The International Monetary Fund (IMF) now believes that the gross domestic product (GDP) grew by 4.9% in 2021. This is an upward adjustment, of three tenths, which shortens the distance with the forecast of the Government macroeconomic picture (+6.5%), but still more pessimistic. As for this year, he expects the Spanish economy to lead growth among advanced countries and estimates that GDP will grow by 5.8% this year. Thus, the IMF maintains its forecast for this year with respect to the one published at the end of December. Although the organization is optimistic about the evolution of Spain compared to other economies, the truth is that the increase is 1.2 points below the estimate by Moncloa (7%).
It is noteworthy that the last update of the Government’s macroeconomic chart occurred in September, when omicron and the sixth wave were not considered. However, the IMF published its calculations for Spain about a month ago, in Article IV in which it reviewed the country’s economic and fiscal policy. In this sense, the IMF forecast is closer to the one recently published by Funcas, which estimated growth for this year of 5.6%, also far from the scenario forecast by the department headed by Nadia Calviño.
At World Economic Outlook, published this Tuesday, the IMF believes that the growth of the Euro Zone will be 3.9%. It estimates that the German economy will advance by 3.8%; the French, will do 3.5% and the Italian, another 3.8%. Spain will also grow above what the United States (4%), Japan (3.3%), the United Kingdom (4.7%) and Canada (4.1%) will do. Of the countries for which the report publishes data, only India (+9%) will grow more than Spain in terms of GDP.

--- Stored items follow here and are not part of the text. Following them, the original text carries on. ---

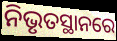
ନିଭୃତସ୍ଥାନରେ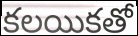
కలయికతో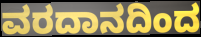
ವರದಾನದಿಂದ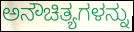
ಅನೌಚಿತ್ಯಗಳನ್ನುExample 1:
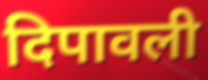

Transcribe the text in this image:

दिपावली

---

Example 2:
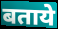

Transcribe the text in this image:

बताये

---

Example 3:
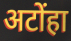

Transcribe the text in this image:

अटोंहा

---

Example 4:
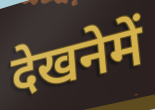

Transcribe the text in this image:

देखनेमें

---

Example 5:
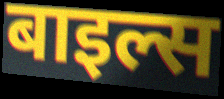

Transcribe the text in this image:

बाइल्स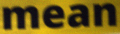
mean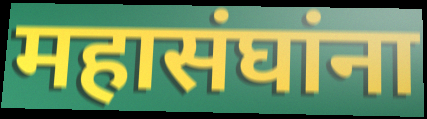
महासंघांनाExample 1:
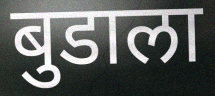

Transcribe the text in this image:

बुडाला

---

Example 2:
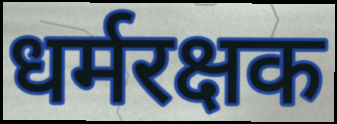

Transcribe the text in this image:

धर्मरक्षक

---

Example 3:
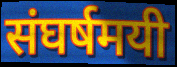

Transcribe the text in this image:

संघर्षमयी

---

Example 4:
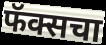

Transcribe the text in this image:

फॅक्सचा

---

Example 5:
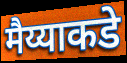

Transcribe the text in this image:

मैय्याकडे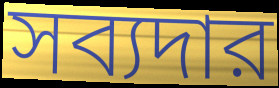
সব্যদারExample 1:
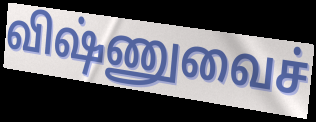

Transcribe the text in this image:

விஷ்ணுவைச்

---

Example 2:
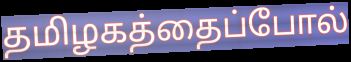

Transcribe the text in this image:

தமிழகத்தைப்போல்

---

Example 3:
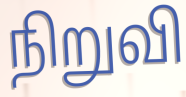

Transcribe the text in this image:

நிறுவி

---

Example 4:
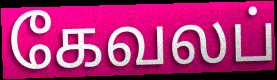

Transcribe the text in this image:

கேவலப்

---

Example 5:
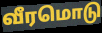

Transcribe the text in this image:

வீரமொடு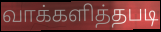
வாக்களித்தபடி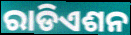
ରାଡିଏଶନ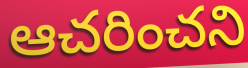
ఆచరించనిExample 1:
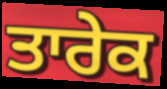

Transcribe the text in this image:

ਤਾਰੇਕ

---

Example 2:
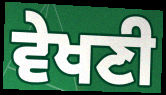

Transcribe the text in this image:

ਵੇਖਣੀ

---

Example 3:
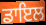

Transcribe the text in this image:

ਡਾਇਲ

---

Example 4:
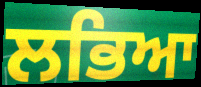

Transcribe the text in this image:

ਲਭਿਆ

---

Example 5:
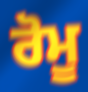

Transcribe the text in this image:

ਰੋਮੂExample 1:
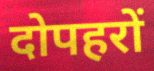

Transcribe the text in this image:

दोपहरों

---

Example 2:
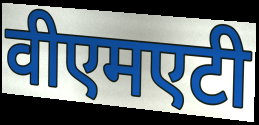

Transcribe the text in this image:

वीएमएटी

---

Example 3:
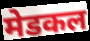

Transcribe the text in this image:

मेडकल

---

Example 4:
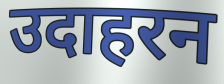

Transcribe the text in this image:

उदाहरन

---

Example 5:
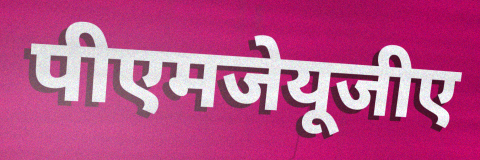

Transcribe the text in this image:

पीएमजेयूजीए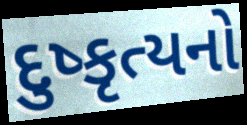
દુષ્કૃત્યનો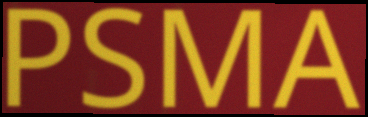
PSMAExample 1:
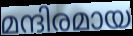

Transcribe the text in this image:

മന്ദിരമായ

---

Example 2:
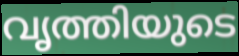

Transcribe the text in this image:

വൃത്തിയുടെ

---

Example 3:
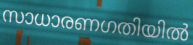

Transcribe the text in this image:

സാധാരണഗതിയിൽ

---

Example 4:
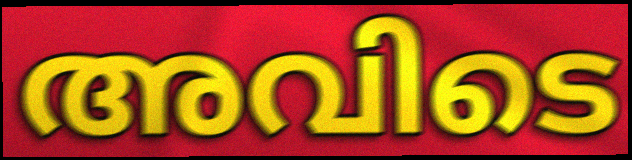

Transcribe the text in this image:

അവിടെ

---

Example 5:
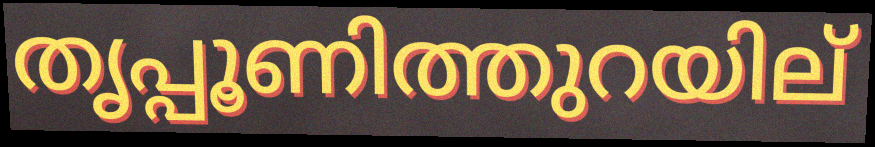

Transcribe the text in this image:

തൃപ്പൂണിത്തുറയില്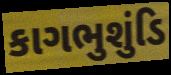
કાગભુશુંડિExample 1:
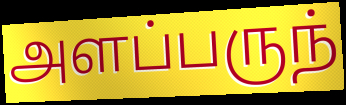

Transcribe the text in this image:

அளப்பருந்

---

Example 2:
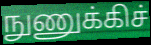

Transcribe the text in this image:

நுணுக்கிச்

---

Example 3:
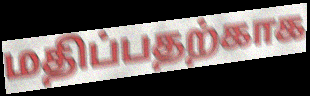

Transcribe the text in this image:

மதிப்பதற்காக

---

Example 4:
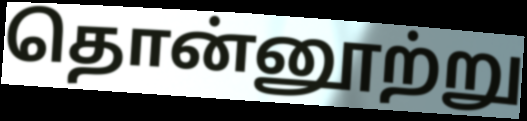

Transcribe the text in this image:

தொன்னூற்று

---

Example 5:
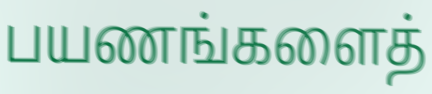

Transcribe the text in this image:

பயணங்களைத்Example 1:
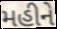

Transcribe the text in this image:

મહીને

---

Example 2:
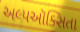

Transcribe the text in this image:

અલ્પઑક્સિતા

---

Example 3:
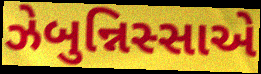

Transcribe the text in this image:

ઝેબુન્નિસ્સાએ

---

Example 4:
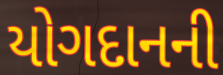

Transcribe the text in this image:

યોગદાનની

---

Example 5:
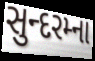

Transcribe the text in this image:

સુન્દરમ્ના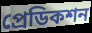
প্রেডিকশন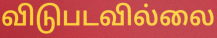
விடுபடவில்லை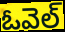
ఓవెల్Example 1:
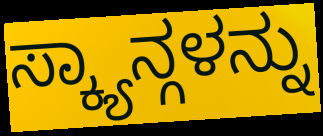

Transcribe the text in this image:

ಸ್ಕ್ಯಾನ್ಗಳನ್ನು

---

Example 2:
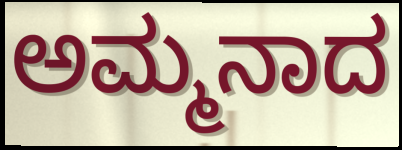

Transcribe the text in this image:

ಅಮ್ಮನಾದ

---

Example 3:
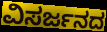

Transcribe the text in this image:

ವಿಸರ್ಜನದ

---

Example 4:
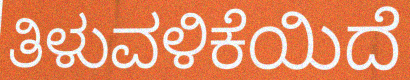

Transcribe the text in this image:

ತಿಳುವಳಿಕೆಯಿದೆ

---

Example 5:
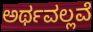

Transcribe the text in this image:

ಅರ್ಥವಲ್ಲವೆ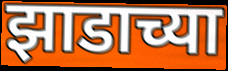
झाडाच्या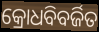
କ୍ରୋଧବିବର୍ଜିତ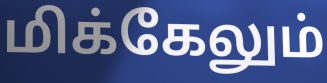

It should be remembered that in the first year of the pandemic, the Spanish economy was the most affected. GDP contracted 10.8% in 2020, compared to the 4.6% drop in the Euro Zone of 6.4%. The German economy fell by 4.6% and the French and Italian by 8% and 8.9%, respectively. Although also important, the drop in the GDP of the United Kingdom was also less than that of Spain, specifically, 9.4%. Restrictions on social interaction activities and the weight of the services sector weighed heavily on Spanish GDP.
The IMF acknowledges that the economy has started the year “weaker than expected” and blames it on the omicron variant and the restrictions that different countries have established. In addition, escalating energy prices and bottlenecks in supply chains have pushed inflation higher than expected. In this sense, the institution warns that will remain at high levels in the short term and expects it to moderate as central bank stimuli are withdrawn and the supply crisis is resolved.
In line with the warnings from the Bank of Spain or the Independent Authority for Fiscal Responsibility (AIRef), the Washington-based institution insists that high inflation represents a “risk” if it is transferred to wages. “There is a risk that high living costs and tight labor markets will force workers to ask for (and companies to access) higher wages,” they summarize. “The resulting labor costs will in turn lead to higher prices, perpetuating an inflationary cycle that will need to be combated with an aggressive policy,” they justify.
Looking ahead to next year, the IMF estimates that Spanish GDP will grow by 3.8%, three tenths more than Funcas forecast. By then, the institution calculates that emerging economies will have achieved higher vaccination figures and that inflation will have moderated compared to this year and the previous one, after supply chains have returned to normal.